_Task to complete_
Look below for the line with "valorados en 2 millones de"; begin the copy there and stop after the line with "Ziua Culturii Municipale: dezbater", keeping the text exact and the pictures out.

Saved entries
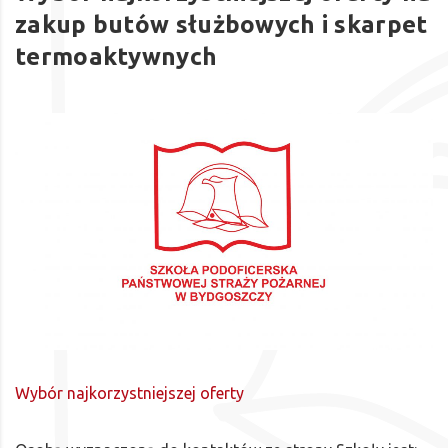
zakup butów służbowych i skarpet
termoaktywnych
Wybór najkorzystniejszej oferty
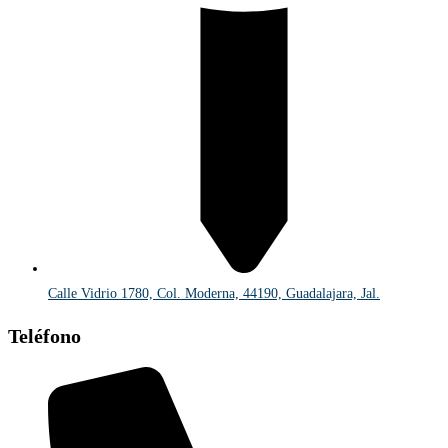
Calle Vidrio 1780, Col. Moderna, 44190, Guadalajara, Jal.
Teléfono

* * *

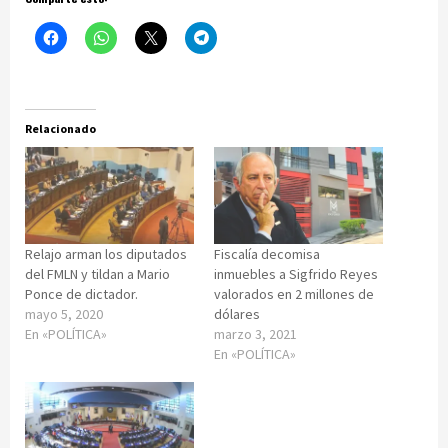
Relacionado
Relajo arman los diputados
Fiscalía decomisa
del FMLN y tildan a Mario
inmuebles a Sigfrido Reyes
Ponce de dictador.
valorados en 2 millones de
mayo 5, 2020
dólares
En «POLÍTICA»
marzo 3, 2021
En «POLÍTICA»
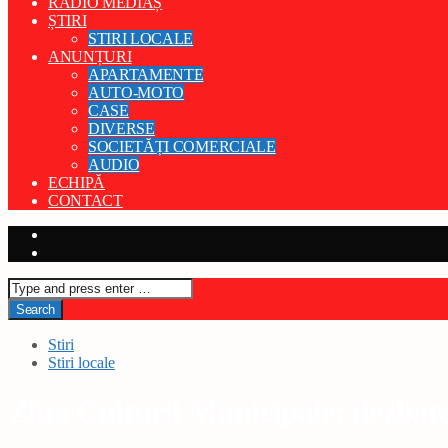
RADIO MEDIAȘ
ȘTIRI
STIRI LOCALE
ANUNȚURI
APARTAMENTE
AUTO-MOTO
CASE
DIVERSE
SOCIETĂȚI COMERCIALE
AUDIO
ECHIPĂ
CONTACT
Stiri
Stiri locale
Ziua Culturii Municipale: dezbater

--

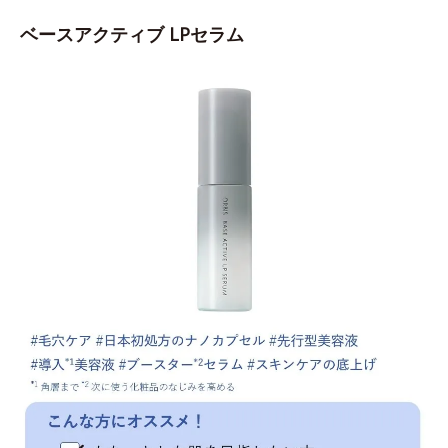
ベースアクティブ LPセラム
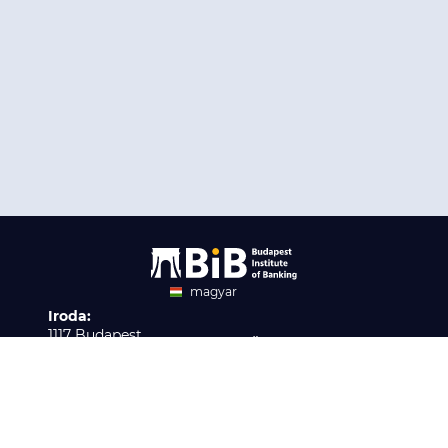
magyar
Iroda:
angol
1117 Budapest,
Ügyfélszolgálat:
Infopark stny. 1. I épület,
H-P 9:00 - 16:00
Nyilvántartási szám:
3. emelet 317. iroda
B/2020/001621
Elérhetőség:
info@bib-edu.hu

_Result of the exercise_
valorados en 2 millones de
mayo 5, 2020
dólares
En «POLÍTICA»
marzo 3, 2021
En «POLÍTICA»
RADIO MEDIAȘ
ȘTIRI
STIRI LOCALE
ANUNȚURI
APARTAMENTE
AUTO-MOTO
CASE
DIVERSE
SOCIETĂȚI COMERCIALE
AUDIO
ECHIPĂ
CONTACT
Stiri
Stiri locale
Ziua Culturii Municipale: dezbater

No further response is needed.